4.— El inventor de ese Cielo incluye en él a todas las naciones de la Tierra en un
embrollo común. En absoluta igualdad, ninguna se destaca sobre las otras; todos
tienen que ser “hermanos”, mezclarse, orar juntos, tocar el arpa y cantar hosannas —
blancos, negros y judíos, sin distinción—. Aquí en la Tierra las naciones se odian
unas a otras y todas odian a los judíos. Sin embargo, las personas piadosas adoran ese
Cielo y quieren entrar en él. Realmente lo desean. ¡Y en sus ratos de santidad
piensan que si estuvieran allí tomarían a todo el populacho contra su
corazón, y lo abrazarían, lo abrazarían, lo abrazarían! ¡El hombre es una maravilla!
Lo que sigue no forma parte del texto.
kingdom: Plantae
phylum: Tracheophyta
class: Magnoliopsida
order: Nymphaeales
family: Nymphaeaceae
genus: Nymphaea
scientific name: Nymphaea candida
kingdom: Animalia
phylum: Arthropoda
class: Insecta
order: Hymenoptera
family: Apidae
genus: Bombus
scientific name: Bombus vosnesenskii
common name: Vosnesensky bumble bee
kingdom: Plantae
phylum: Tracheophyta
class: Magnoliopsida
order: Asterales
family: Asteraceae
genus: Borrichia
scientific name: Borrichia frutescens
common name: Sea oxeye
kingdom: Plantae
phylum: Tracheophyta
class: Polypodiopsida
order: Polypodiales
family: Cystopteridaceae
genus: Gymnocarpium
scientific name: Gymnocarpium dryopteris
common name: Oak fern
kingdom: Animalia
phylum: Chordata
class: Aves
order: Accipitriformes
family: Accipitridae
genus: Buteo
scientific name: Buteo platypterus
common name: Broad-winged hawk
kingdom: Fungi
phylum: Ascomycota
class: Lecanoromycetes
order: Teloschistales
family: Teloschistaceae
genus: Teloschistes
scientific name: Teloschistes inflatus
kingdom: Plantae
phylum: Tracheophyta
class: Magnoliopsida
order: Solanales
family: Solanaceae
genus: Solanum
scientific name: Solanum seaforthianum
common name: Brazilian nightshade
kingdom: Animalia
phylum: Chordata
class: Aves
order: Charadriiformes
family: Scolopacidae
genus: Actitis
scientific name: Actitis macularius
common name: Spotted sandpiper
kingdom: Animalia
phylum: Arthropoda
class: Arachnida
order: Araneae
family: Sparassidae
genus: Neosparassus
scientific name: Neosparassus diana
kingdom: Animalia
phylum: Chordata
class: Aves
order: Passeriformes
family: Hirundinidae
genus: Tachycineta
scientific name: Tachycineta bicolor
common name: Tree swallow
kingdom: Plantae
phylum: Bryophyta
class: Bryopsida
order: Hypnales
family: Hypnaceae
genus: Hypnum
Me gustaría saber quién lo inventó.
5.— Cada hombre de la Tierra posee una porción de intelecto, grande o pequeña,
de la cual se enorgullece. Su corazón se expande anta la sola mención de los líderes
intelectuales de su raza y ama los relatos de sus espléndidos logros. Porque
comparten la misma sangre, y al haberse ellos cubierto de gloria honran a sus
descendientes.
¡Mirad —exclama—, lo que puede hacer la mente del hombre!; y pasa lista a los
ilustres de todas las épocas. Señala las literaturas imperecederas que han dado al
mundo, las maravillas mecánicas que han inventado, y las glorias con que han vestido
a las ciencias y a las artes. Ante ellos se descubre como ante los reyes, y les rinde su
más profundo homenaje, el más sincero que pueda ofrecer su corazón exultante —y
superpone así el intelecto sobre las demás cosas de su mundo—, entronizándolo bajo
la bóveda celestial en una supremacía inalcanzable. Y luego imagina un Cielo sin
asomo de intelectualidad.
¿Es extraño, curioso, sorprendente? Es exactamente como lo cuento, aunque
pueda parecer increíble. Este sincero adorador del intelecto y pródigo remunerador de
sus servicios aquí en la Tierra ha inventado una religión y un paraíso que no rinden
homenaje alguno al intelecto, ni le ofrecen distinciones, ni lo hacen objeto de su
liberalidad. En realidad, nunca lo mencionan. Ya habrán notado ustedes que el Cielo
del ser humano ha sido proyectado y construido sobre un plan absolutamente
definido; ¡y este plan contiene un elaborado detalles de todo aquello que es repulsivo
para el hombre, nada que le guste! Muy bien, cuanto más adelante prosigamos, más
aparente se hará este curioso hecho. Tomen nota de esto. En el Cielo del hombre no
hay ejercicio para el intelecto, nada que pueda alimentarlo. Allí se pudriría en un año,
se pudriría y apestaría. Se pudriría y apestaría y en ese estado alcanzaría la santidad.
Una bendición, porque sólo los santos pueden tolerar los goces de ese manicomio.